Justiça condena Banco do Brasil por venda casada de seguros: restituição será em dobro

Decisão da Justiça de Goiás reconhece prática abusiva em contratos de crédito rural, determina indenização ao produtor e reforça que bancos não podem impor seguros para liberar financiamentos agrícolas.

A Justiça de Goiás condenou o Banco do Brasil por prática abusiva de venda casada de seguros vinculados a operações de crédito rural. A decisão foi proferida pela 1ª Vara Judicial da Comarca de Itapuranga, do Tribunal de Justiça do Estado de Goiás, e determinou a devolução em dobro dos valores cobrados indevidamente, além do pagamento de R$ 10 mil por danos morais ao produtor rural prejudicado.

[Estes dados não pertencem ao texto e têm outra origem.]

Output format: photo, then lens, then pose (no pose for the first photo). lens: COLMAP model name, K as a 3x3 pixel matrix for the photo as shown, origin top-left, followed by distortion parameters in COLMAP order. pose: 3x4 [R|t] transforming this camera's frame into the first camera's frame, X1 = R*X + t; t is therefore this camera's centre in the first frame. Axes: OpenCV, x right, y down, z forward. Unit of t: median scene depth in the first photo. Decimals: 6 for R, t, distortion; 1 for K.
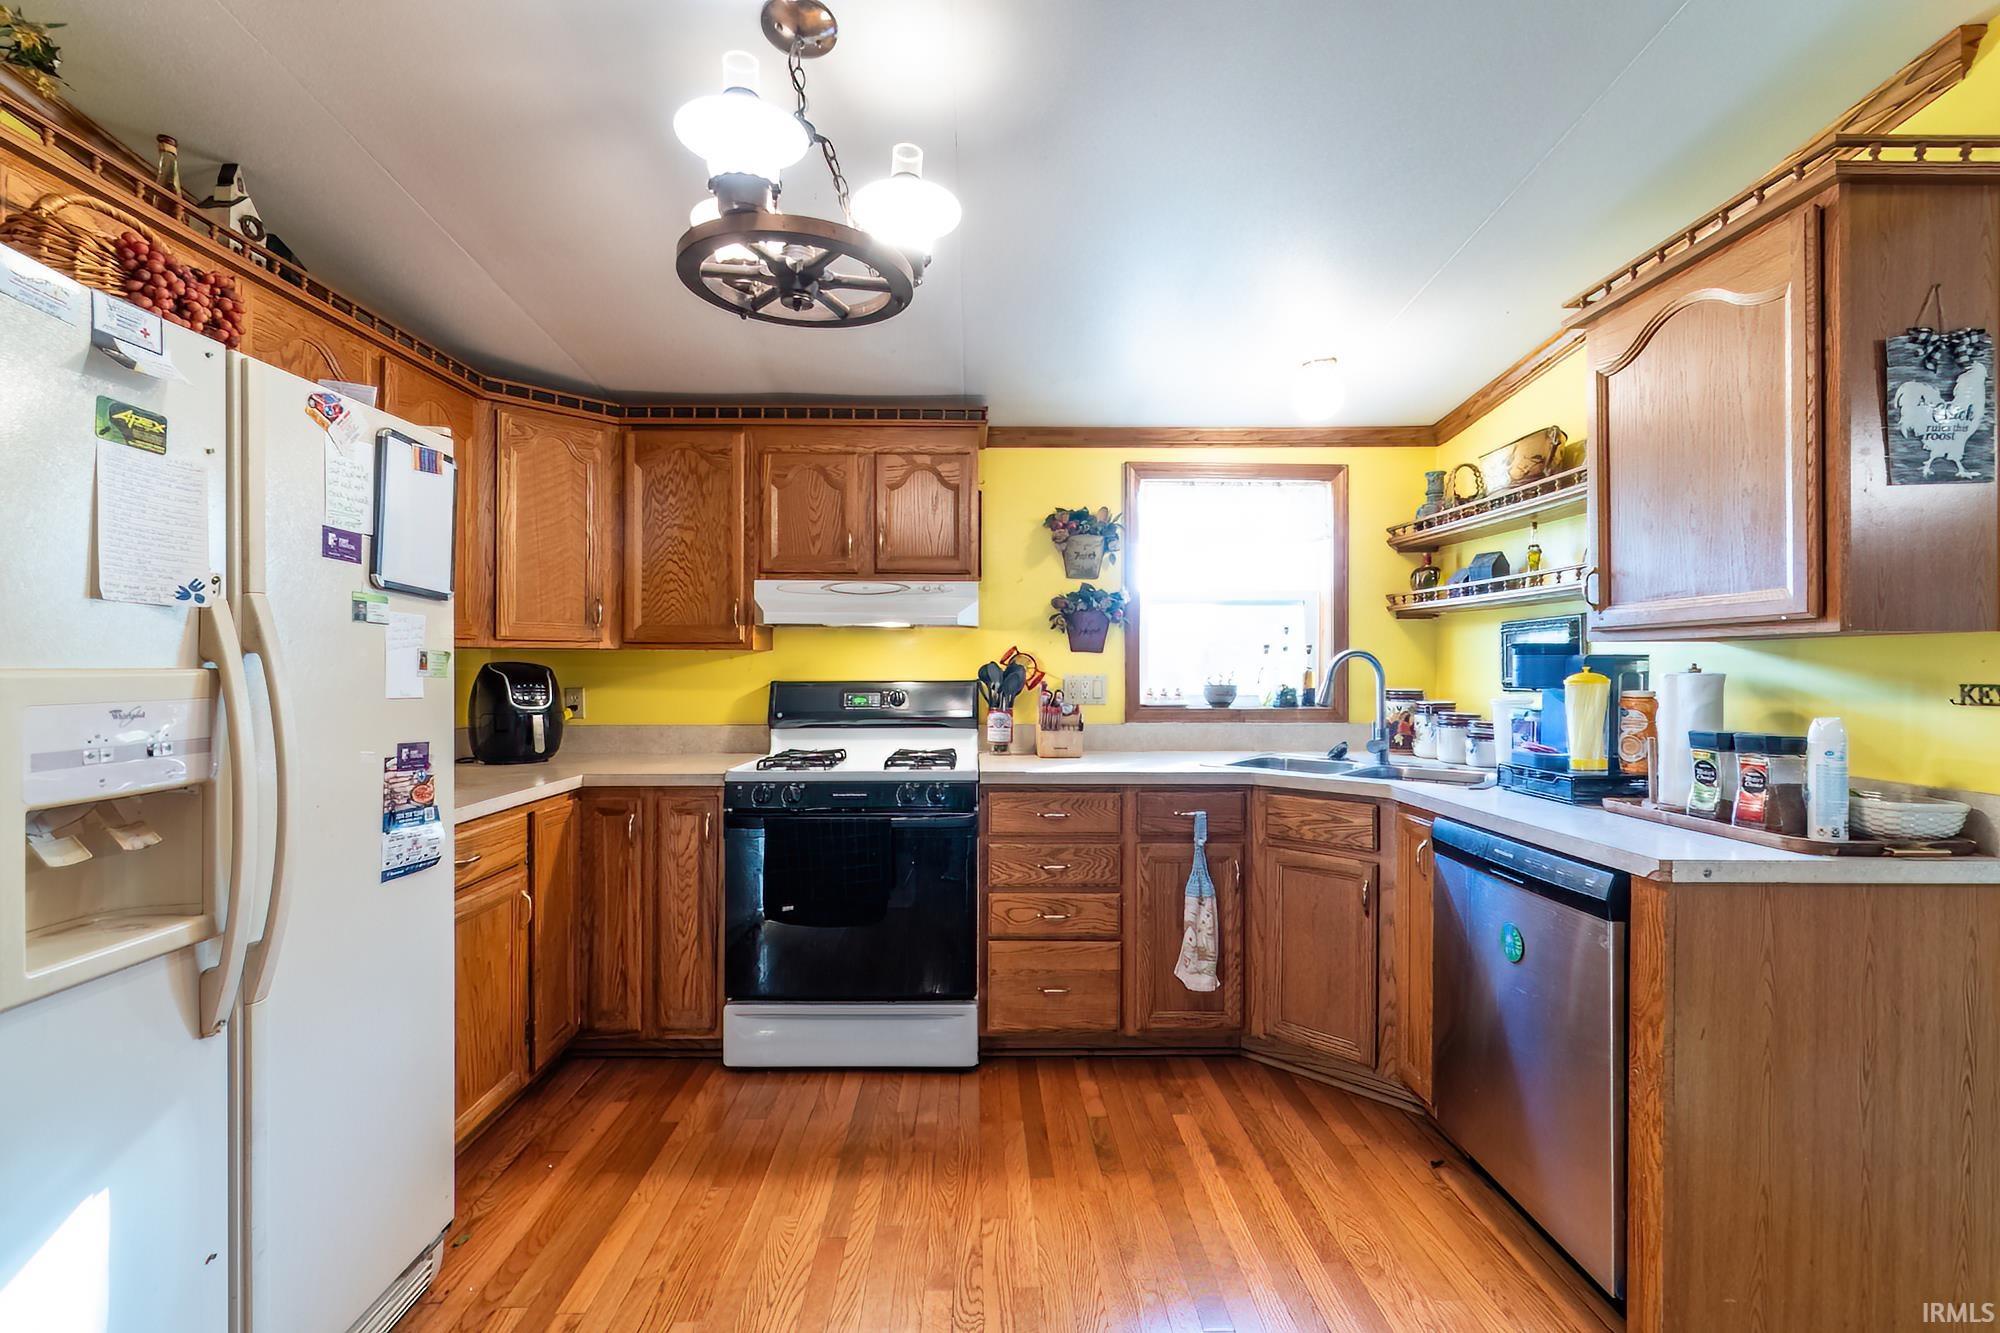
lens RADIAL K [[867.7, 0, 984.7], [0, 867.7, 662.0], [0, 0, 1]] dist [-0.002564, -0.000375]
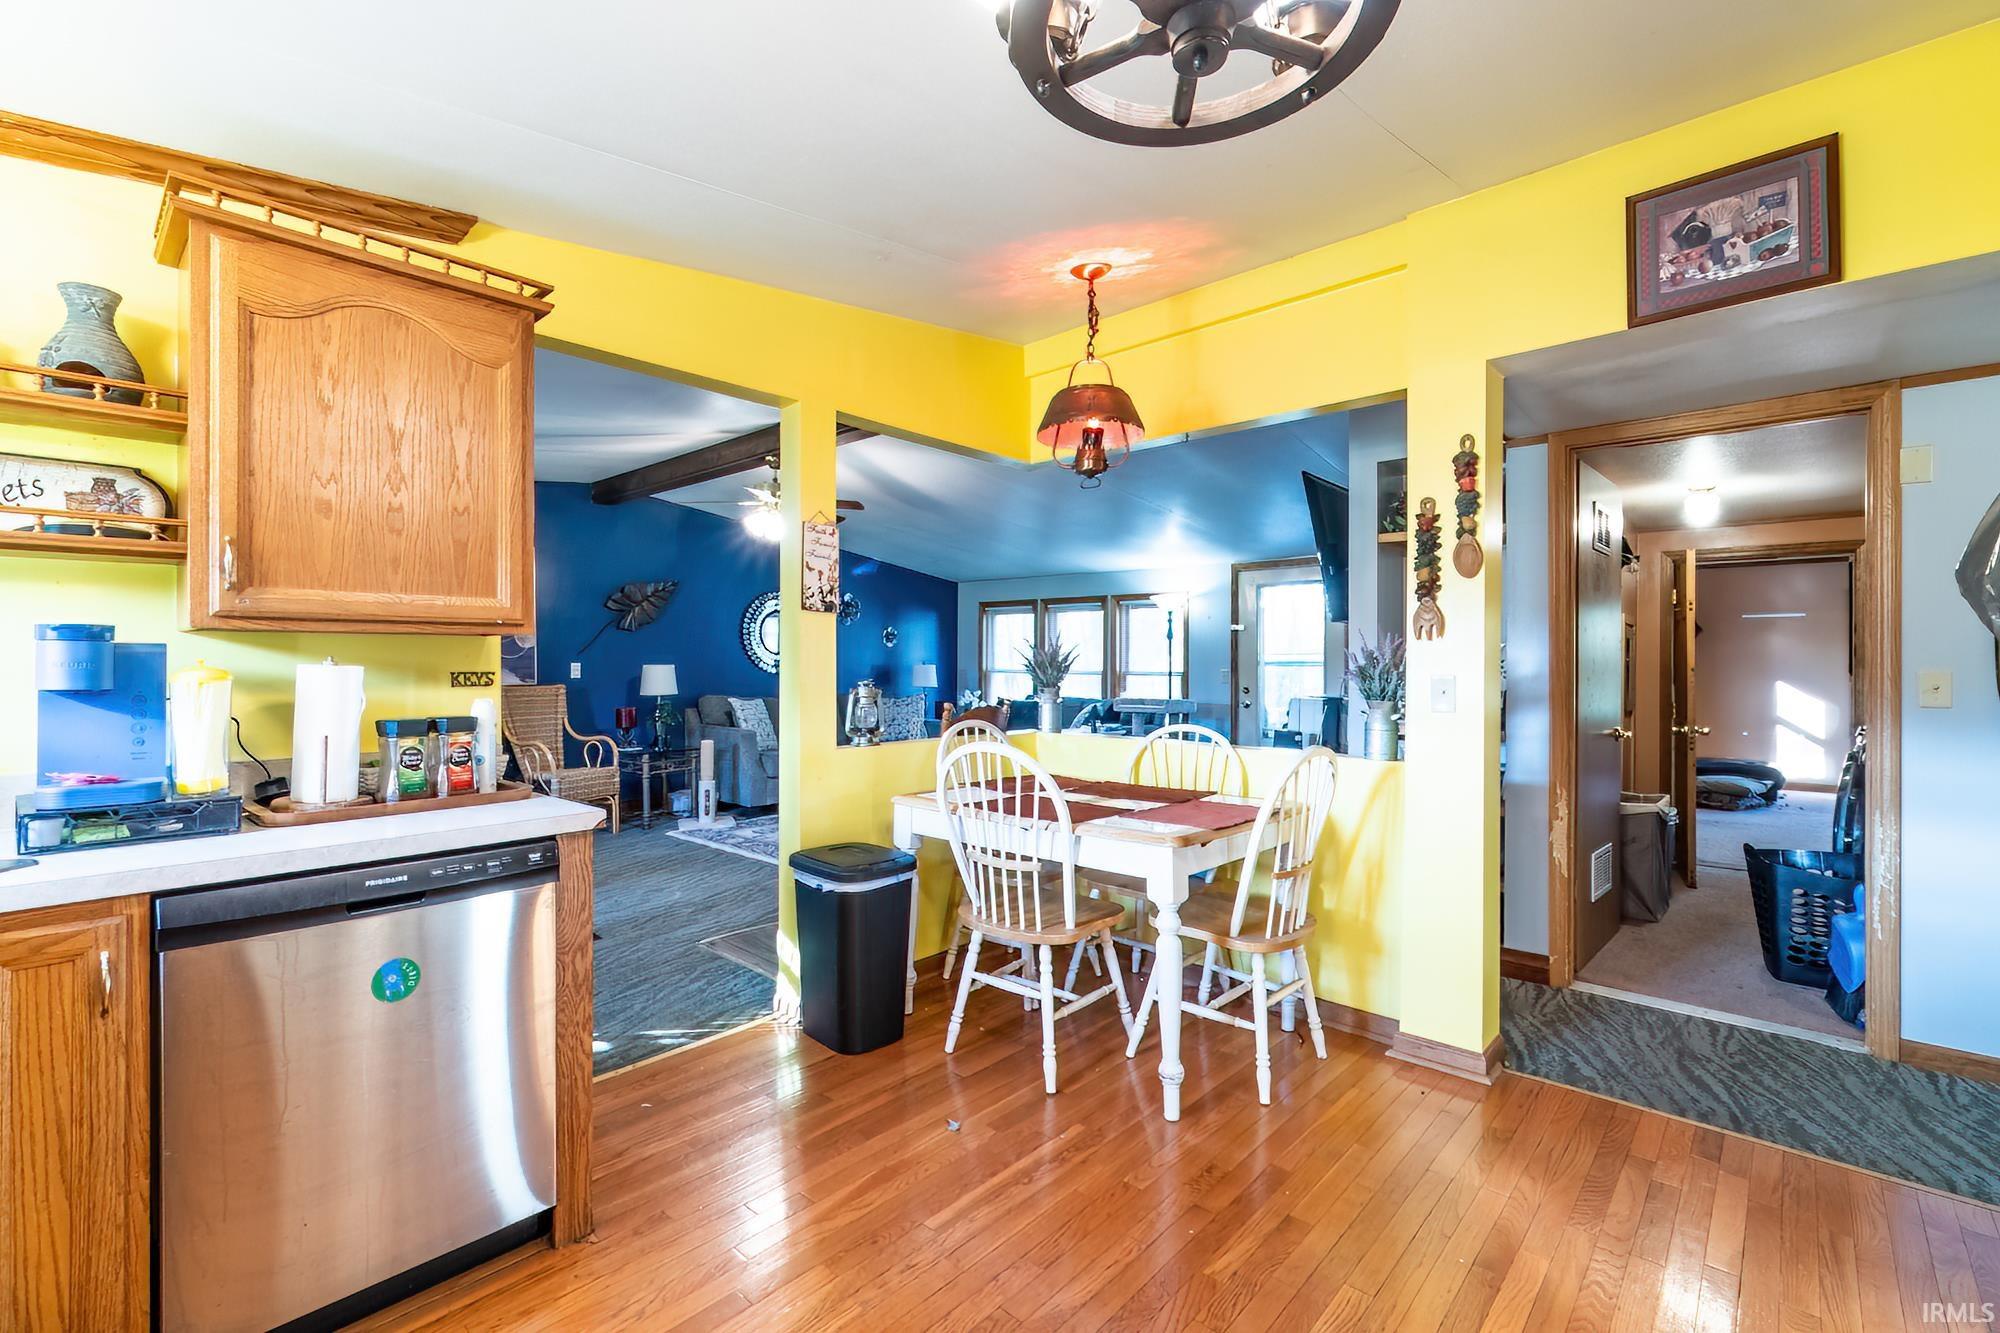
lens RADIAL K [[867.7, 0, 984.7], [0, 867.7, 662.0], [0, 0, 1]] dist [-0.002564, -0.000375]
pose [[-0.728139, -0.004203, 0.685417, -0.270608], [-0.005354, 0.999986, 0.000445, 0.002292], [-0.685409, -0.003345, -0.728151, 0.813975]]
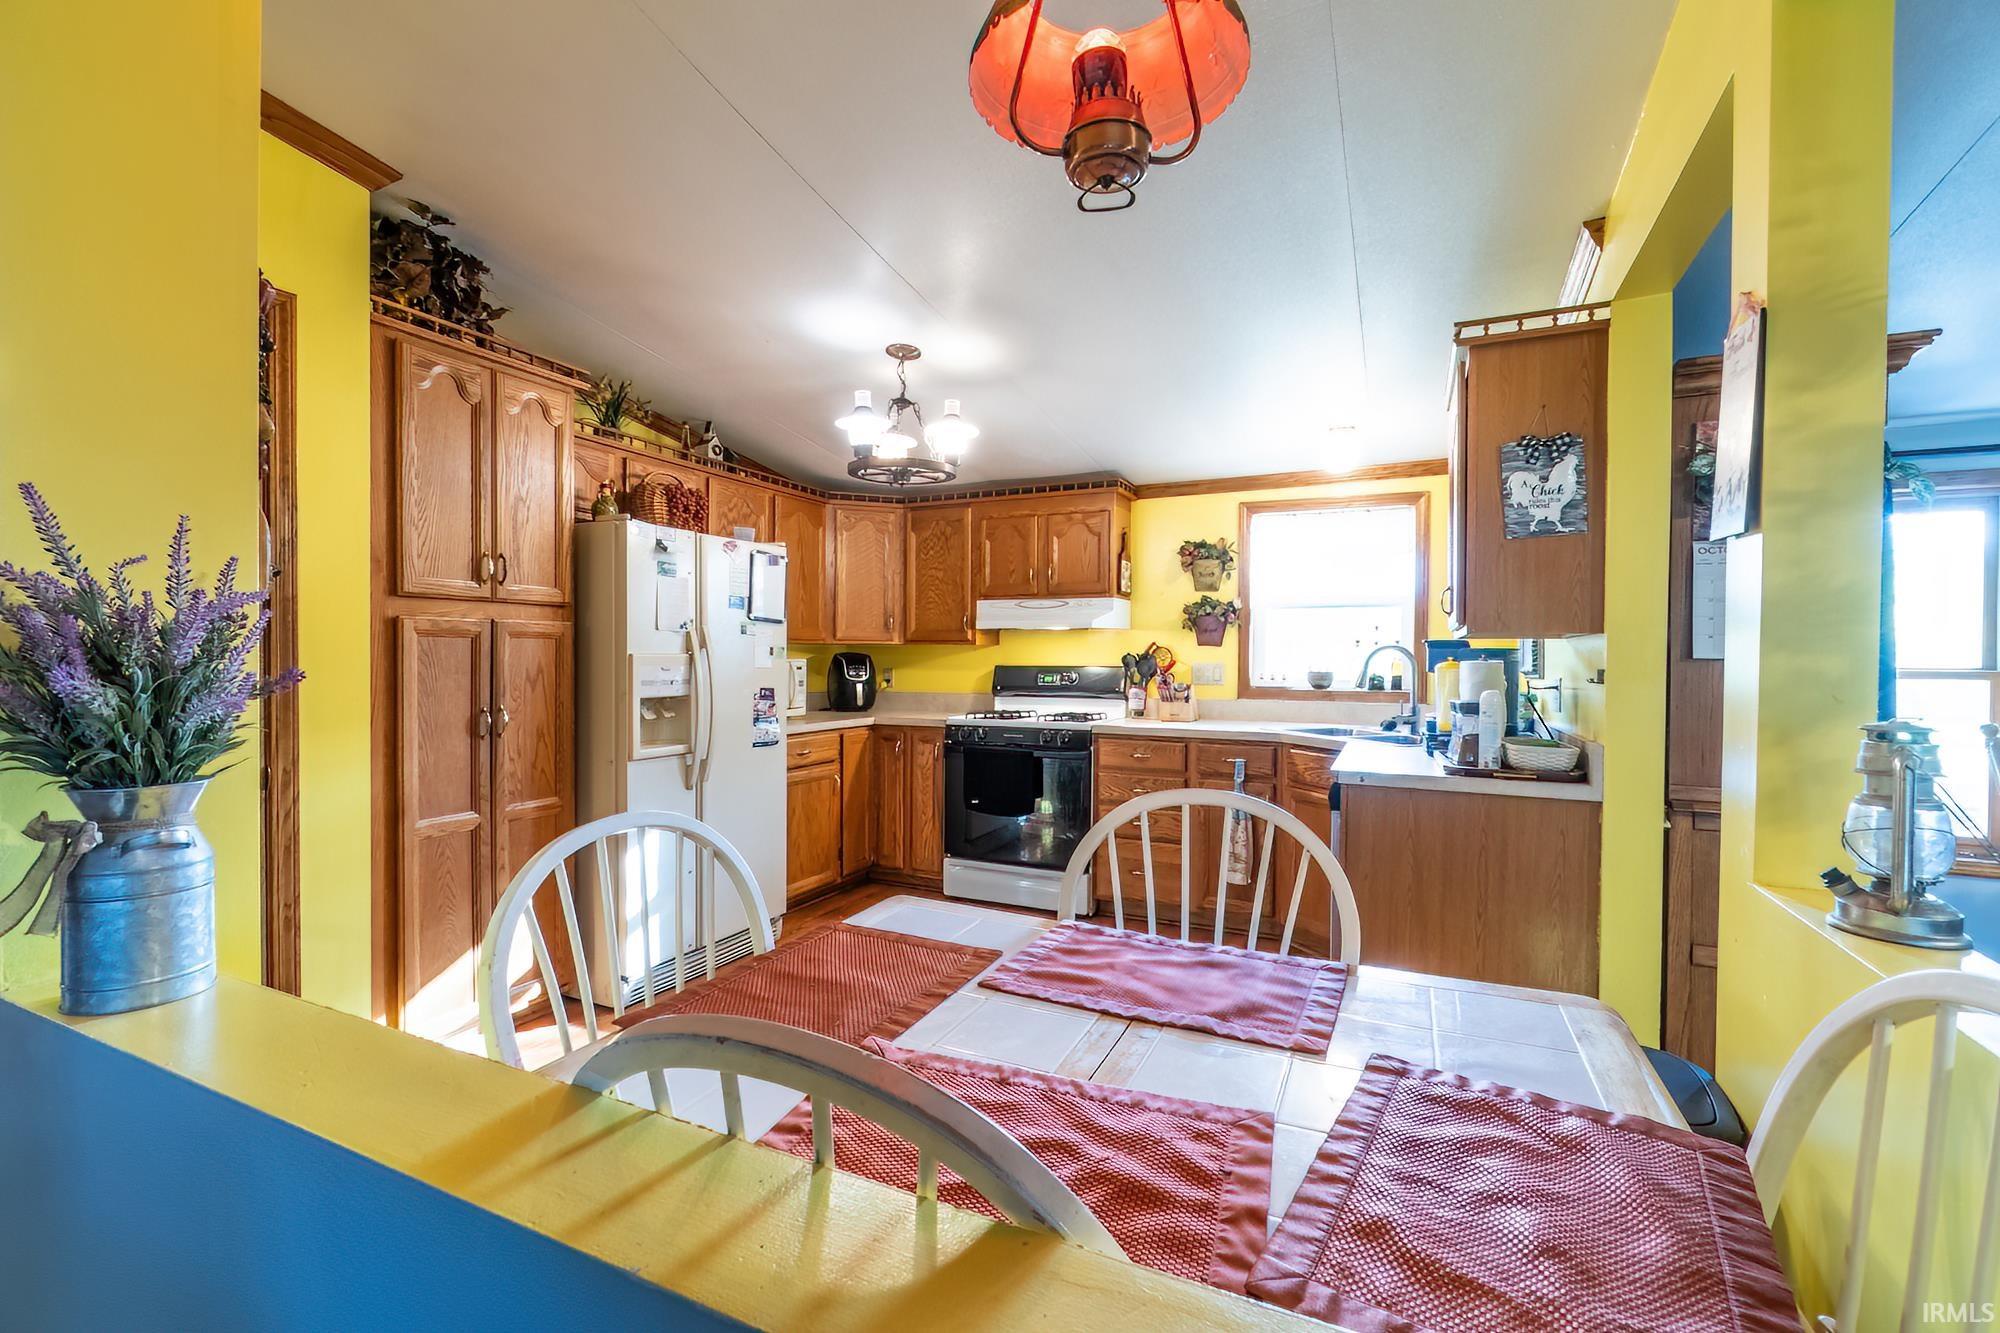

O caso envolve um produtor rural que mantinha relação contratual de longa data com a instituição financeira para custeio de sua atividade agrícola. Segundo os autos, a liberação dos financiamentos era condicionada à contratação obrigatória de seguros ligados ao próprio conglomerado do banco, sem que o cliente tivesse liberdade para escolher outra seguradora ou recusar o serviço.

Com isso, foram realizados descontos automáticos e sucessivos na conta do produtor, totalizando mais de R$ 102 mil. De acordo com a ação, os valores comprometeram diretamente os recursos destinados à manutenção da lavoura e ao sustento da família.

Na sentença, o juiz Lucas Caetano Marques de Almeida reconheceu que a conduta do banco violou o Código de Defesa do Consumidor (CDC) e a Lei do Crédito Rural (Lei nº 4.829/65), que garante ao produtor a liberdade de escolha da apólice de seguro. O magistrado também fundamentou a decisão no Tema 972 do Superior Tribunal de Justiça (STJ), que considera abusiva a imposição de seguros em contratos bancários.

A condenação prevê a restituição em dobro dos valores cobrados até 29 de março de 2021, com correção monetária pelo INPC e incidência de juros de mora. Para especialistas, a decisão reforça o entendimento de que instituições financeiras não podem utilizar o crédito rural como instrumento para impor produtos adicionais aos produtores.

O advogado responsável pela defesa do produtor, Leandro Marmo, do escritório João Domingos Advogados, destacou a relevância da decisão para o setor agropecuário e afirmou que muitos produtores acabam aceitando cobranças indevidas por receio de perder acesso ao crédito.

“A liberação de crédito rural não pode ser utilizada como moeda de troca para empurrar produtos indesejados. Ao reconhecer a ilegalidade da venda casada e determinar a devolução dos valores em dobro com indenização por danos morais, a Justiça goiana restabelece o equilíbrio contratual”, afirmou o advogado.

Segundo Marmo, a prática costuma ser apresentada com aparência de legalidade, mas gera impactos financeiros significativos ao produtor rural, especialmente em um cenário de aumento dos custos de produção e dificuldade de acesso ao crédito.

O processo tramita sob o número 5078576-24.2026.8.09.0085.